Vamos a dar un paseo
Me permito traer aquí, en contra de mi costumbre, un libro que ya lleva unos meses en las librerías. El caso es que, atraído por su título e interesado por su tema, no dudé en adquirirlo hace unas semanas, pensando, en su adecuación, a los días presuntamente ociosos del verano.
Pues no. Karl Gottlob Schelle (1777-1825) viene a decir en El arte de pasear (Díaz & Pons Editores) que el paseo no debe entenderse como una práctica sólo vinculada al reglamentado tiempo de ocio, sino que para que dé sus frutos -recomendables tanto para el cuerpo como para el espíritu- ha de ser una actividad regular.
Schelle, amigo de Kant, fue un filósofo que, como dice en su prólogo, no quería mantenerse en las cimas de la más alta especulación, sino que concebía la filosofía como un descenso “a los asuntos propios de la vida”. Dicho de otro modo, a los asuntos de interés para el común de los mortales.
Amén de por la materia que aquí aborda, ese propósito de Schelle se confirma en una escritura clara y en un discurso de nitidez expositiva extraordinaria, reforzados en el seno de una estructura organizada sobre la base de numerosos capítulos breves –no sé si tan habituales en 1802, fecha de publicación del libro-, lo que guarda relación con sus propias recomendaciones –y hay infinidad- sobre el paseo, que nunca debe abarcar distancias largas en exceso, ni requerir grandes esfuerzos físicos, ni provocar molesta fatiga. Debe ser el paseo, entre otras cosas, un ejercicio relacionado con el placer y alejado de retos, obligaciones y presiones.
Además de establecer pautas aconsejables de carácter genérico, El arte de pasear –digámoslo ya: una gozada de libro- concreta dichas pautas, que nunca constriñen, a una amplia casuística: por el campo, por lugares públicos, por jardines, montañas, valles, bosques etc., lo que conforma el sumario del libro mediante un amplio abanico de posibilidades y variantes.
Quiero recomendar muy especialmente los documentados y amenos introducción y epílogo a cargo de Federico L. Silvestre, profesor de Historia del Arte e Historia de las Ideas Estéticas en la Universidad de Santiago, que repasan y glosan las distintas actitudes y publicaciones sobre el paseo de pensadores y escritores a lo largo de la Historia, pues el paseo cuenta ya con una amplísima y selecta bibliografía que, tal si se tratara de una cuestión polémica y controvertida, acoge puntos de vista muy opuestos y, a veces, encendidamente enfrentados.
Para desmentir, pese a lo ya aclarado, algún prejuicio del lector ante un libro sobre el paseo de un filósofo, elijo subrayar estas líneas categóricas de Schelle: “Los paseos no tienen como finalidad seguir estudios físicos o metafísicos, resolver problemas matemáticos o repetir la historia.

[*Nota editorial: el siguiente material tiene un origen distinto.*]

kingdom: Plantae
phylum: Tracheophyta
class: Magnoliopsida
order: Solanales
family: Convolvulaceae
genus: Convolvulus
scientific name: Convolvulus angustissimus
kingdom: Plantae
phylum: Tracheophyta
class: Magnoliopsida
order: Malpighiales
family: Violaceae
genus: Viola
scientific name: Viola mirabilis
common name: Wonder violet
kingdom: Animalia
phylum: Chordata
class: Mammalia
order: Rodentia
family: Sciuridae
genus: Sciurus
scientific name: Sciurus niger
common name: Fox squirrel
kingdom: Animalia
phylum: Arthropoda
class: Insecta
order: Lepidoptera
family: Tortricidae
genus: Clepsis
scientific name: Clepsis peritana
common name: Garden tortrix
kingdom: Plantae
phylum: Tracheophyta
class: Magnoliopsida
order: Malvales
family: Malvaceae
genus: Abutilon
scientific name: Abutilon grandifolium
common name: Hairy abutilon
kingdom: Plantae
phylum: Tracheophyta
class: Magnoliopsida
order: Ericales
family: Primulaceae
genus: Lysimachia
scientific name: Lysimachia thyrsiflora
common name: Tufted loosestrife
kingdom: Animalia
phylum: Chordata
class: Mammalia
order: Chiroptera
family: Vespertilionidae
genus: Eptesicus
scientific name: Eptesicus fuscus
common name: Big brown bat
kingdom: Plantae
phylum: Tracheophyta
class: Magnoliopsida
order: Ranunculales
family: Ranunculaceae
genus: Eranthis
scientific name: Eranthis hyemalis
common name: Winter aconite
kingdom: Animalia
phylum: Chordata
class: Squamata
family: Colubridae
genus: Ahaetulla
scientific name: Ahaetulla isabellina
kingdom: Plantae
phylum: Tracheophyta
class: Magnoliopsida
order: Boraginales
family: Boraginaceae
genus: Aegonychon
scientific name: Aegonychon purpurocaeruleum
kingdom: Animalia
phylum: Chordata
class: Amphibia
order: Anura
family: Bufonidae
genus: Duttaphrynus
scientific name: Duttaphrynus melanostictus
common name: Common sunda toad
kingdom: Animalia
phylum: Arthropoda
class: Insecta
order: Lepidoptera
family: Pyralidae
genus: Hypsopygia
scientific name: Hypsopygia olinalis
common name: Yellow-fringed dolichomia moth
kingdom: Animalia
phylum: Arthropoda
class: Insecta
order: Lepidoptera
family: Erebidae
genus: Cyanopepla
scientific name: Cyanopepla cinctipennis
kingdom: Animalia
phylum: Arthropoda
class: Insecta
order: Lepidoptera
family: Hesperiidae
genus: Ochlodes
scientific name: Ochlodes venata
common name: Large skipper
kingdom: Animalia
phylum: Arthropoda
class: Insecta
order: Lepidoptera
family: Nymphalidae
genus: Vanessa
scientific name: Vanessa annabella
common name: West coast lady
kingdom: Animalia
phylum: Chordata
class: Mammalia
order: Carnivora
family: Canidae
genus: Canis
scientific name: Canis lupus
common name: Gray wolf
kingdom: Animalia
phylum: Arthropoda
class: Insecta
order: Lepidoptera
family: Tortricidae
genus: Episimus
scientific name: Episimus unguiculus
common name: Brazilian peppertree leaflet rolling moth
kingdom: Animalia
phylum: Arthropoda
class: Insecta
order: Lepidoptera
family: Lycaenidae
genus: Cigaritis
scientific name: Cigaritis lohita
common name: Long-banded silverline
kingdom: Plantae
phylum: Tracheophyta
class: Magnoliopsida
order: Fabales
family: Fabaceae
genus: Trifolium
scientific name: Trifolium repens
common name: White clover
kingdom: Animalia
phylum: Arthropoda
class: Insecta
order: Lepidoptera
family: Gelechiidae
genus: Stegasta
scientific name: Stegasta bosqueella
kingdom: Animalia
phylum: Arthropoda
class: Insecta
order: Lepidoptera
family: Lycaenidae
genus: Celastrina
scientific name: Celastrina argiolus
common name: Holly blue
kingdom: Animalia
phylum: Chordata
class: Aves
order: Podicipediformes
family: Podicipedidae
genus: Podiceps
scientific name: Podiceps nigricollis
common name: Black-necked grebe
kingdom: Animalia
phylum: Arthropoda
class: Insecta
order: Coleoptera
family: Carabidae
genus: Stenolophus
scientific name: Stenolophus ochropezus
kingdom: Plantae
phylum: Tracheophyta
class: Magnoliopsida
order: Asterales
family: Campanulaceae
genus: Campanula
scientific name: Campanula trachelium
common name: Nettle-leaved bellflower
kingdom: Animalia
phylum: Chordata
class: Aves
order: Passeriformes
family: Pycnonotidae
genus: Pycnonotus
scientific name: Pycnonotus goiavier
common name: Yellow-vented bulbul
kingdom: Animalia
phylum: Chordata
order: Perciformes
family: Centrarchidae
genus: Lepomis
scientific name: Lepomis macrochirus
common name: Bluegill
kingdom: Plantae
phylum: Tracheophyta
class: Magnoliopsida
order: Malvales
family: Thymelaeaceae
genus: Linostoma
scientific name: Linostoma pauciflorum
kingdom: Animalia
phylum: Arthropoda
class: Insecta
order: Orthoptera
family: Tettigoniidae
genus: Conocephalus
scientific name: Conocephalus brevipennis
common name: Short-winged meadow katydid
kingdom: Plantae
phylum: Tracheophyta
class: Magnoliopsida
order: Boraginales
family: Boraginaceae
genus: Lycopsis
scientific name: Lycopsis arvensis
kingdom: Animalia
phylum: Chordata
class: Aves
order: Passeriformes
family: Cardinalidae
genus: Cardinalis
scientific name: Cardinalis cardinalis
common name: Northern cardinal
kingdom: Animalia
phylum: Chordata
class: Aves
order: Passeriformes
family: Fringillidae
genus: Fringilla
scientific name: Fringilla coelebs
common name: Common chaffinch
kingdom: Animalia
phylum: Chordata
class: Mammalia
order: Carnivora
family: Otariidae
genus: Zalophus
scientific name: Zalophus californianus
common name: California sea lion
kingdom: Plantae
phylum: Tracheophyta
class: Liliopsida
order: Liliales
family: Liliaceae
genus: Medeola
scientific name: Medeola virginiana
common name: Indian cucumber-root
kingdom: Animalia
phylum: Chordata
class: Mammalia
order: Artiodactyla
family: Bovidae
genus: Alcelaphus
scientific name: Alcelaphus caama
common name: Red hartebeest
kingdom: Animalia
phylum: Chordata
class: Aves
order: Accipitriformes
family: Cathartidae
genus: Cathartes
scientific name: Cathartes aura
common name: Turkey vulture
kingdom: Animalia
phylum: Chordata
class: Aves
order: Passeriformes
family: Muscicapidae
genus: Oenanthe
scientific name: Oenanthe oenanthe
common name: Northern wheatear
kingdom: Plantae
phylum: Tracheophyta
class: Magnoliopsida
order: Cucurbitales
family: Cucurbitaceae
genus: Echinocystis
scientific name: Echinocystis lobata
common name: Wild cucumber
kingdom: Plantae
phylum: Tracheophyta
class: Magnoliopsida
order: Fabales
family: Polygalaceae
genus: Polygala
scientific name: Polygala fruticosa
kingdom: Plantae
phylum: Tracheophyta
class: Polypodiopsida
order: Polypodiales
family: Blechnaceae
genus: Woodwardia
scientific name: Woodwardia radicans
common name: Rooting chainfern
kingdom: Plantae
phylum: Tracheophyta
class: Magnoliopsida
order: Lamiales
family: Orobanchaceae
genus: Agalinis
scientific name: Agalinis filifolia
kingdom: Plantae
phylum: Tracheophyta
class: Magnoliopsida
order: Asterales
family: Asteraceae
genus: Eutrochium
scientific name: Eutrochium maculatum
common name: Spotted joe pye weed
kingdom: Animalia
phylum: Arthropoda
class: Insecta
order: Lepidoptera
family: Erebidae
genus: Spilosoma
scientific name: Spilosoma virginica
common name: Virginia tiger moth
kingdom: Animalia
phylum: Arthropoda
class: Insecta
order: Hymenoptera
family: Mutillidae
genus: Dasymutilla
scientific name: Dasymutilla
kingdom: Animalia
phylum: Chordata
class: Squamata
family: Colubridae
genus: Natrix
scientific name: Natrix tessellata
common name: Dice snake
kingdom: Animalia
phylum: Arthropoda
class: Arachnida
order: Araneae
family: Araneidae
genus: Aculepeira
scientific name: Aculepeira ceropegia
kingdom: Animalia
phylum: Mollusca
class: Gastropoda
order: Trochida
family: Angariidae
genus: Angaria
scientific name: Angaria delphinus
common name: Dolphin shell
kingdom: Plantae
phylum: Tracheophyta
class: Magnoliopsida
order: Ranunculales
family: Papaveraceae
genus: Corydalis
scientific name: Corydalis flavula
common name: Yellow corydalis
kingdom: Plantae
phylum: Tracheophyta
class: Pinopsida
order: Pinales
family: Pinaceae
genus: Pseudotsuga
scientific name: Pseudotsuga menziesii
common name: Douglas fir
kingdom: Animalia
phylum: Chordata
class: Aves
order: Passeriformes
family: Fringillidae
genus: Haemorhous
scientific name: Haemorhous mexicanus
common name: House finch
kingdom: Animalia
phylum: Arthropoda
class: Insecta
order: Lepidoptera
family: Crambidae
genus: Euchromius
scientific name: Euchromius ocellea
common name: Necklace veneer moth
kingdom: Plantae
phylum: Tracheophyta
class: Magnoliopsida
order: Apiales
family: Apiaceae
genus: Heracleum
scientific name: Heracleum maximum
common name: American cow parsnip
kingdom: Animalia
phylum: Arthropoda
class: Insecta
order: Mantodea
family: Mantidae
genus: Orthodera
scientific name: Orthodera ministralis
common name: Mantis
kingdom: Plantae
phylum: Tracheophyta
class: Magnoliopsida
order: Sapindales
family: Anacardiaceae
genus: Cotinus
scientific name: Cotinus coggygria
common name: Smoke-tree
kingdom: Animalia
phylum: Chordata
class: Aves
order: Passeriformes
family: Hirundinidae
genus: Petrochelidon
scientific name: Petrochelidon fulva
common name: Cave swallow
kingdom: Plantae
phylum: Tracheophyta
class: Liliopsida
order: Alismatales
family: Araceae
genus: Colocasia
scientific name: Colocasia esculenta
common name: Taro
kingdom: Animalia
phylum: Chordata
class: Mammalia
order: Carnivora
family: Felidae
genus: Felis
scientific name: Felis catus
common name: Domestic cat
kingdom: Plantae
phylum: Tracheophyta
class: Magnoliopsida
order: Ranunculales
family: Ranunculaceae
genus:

En resumen, no tienen como finalidad la meditación. Incluso la observación astuta y refinada de los individuos en sus paseos estaría tan en contra de la finalidad del mismo como la observación intensa de la naturaleza”. Y añade: “Durante el paseo no se debe tensar la atención de la mente; ha de ser más bien un juego agradable antes que algo serio”.
Un juego agradable. Lo repite Schelle por activa y por pasiva. Nada de concebir el paseo como una ocasión para reflexionar sobre problemas y preocupaciones. Nada de dejarse invadir por ellos. No empeñarse en tareas de observación y especulación sobre lo que sale a nuestro paso. Dejarse llevar, que todo aquello que surge en nuestro camino interactúe con nosotros de forma espontánea y desapercibida, sin compromisos ni objetivos. El paseo no persigue otro botín que procurar, mediante el movimiento, que el cuerpo y el espíritu, conjuntamente, se realimenten de manera aleatoria y no planificada.